The first stage in the process of Tikkun is of equilibration. For every wrong deed in his past, the penitent is required to perform certain acts that surpass what is demanded of an “ordinary” individual, to complement and balance the picture of his life. He must build and create anew and change the order of good and evil in such a way that not only his current life activity acquires new form and direction, but the totality of his fate receives a consistently positive value.
The highest level of repentance, however, lies beyond the correction of sinful deeds and the creation of independent, new patterns that counterweigh past sins and injuries; it is reached when the change and the correction penetrate the very essence of the sins once committed and, as the sages say, create the condition in which a man’s transgressions become his merits. This level of Tikkun is reached when a person draws from his failings not only the ability to do good, but the power to fall again and again and, notwithstanding, to transform more extensive and important segments of life.
It is using the knowledge of the sin of the past and transforming it into such an extraordinary thirst for good that it becomes a divine force. The more a man was sunk in evil, the more anxious he becomes for good. This level of being, in which failings no longer exert a negative influence on the penitent, in which they no longer reduce his stature or sap his strength, but serve to raise him, to stimulate his progress – this is the condition of genuine Tikkun.
Thus the complete correction of past evil cannot be brought about merely by acknowledgment of wrong and contrition; indeed, this acknowledgment often leads, in practice, to a loss of incentive, a state of passivity, of depression; furthermore, the very preoccupation with memories of an evil impulse may well revive that impulse’s hold on a person. In genuine Tikkun, everything that was once invested in the forces of evil is elevated to receive another meaning within a new way of life; deeds once performed with a negative intention are transformed into a completely new category of activity. To be sure, forces of evil that had parasitically attached themselves to a person are not easily compelled to act in the direction of the good. Spiritual possibilities of which a man who has not sinned can never even gain an awareness have to emerge and become a driving force.
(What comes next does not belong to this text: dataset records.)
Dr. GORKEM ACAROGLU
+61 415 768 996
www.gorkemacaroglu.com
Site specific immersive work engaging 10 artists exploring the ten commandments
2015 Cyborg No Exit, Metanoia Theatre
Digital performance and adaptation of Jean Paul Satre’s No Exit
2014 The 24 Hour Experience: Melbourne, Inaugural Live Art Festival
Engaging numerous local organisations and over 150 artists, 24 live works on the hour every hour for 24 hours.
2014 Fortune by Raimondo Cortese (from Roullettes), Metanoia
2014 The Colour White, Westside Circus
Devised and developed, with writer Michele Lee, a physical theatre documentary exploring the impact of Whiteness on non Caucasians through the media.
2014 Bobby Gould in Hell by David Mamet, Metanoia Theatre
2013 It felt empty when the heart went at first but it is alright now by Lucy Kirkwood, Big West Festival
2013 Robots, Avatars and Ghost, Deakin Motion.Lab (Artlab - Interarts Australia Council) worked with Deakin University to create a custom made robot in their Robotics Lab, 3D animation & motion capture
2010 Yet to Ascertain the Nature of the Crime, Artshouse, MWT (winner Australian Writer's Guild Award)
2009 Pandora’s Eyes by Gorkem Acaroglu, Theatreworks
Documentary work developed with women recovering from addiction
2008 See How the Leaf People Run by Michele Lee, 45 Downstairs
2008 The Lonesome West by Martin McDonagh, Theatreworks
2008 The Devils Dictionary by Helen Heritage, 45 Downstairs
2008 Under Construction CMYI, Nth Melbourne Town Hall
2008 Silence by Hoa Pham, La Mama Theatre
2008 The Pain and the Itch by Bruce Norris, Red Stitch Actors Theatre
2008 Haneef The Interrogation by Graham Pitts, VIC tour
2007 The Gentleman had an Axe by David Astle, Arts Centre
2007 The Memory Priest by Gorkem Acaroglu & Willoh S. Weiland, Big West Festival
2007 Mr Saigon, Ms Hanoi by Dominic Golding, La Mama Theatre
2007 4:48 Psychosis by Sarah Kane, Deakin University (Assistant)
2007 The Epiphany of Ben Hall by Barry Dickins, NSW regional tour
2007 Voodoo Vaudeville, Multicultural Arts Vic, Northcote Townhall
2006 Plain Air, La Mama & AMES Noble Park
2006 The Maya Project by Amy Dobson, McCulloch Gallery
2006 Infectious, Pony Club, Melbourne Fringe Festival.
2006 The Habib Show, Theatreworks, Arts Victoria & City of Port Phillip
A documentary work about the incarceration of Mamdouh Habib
The penitent thus does more than return to his proper place. He performs an act of amendment of cosmic significance; he restores the sparks of holiness which had been captured by the powers of evil. The sparks that he had dragged down and attached to himself are now raised up with him, and a host of forces of evil return and are transformed to forces of good. This is the significance of the statement in the Talmud that in the place where a completely repentant person stands, even the most saintly cannot enter; because the penitent has at his disposal not only the forces of good in his soul and in the world, but also those of evil, which he transforms into essences of holiness.”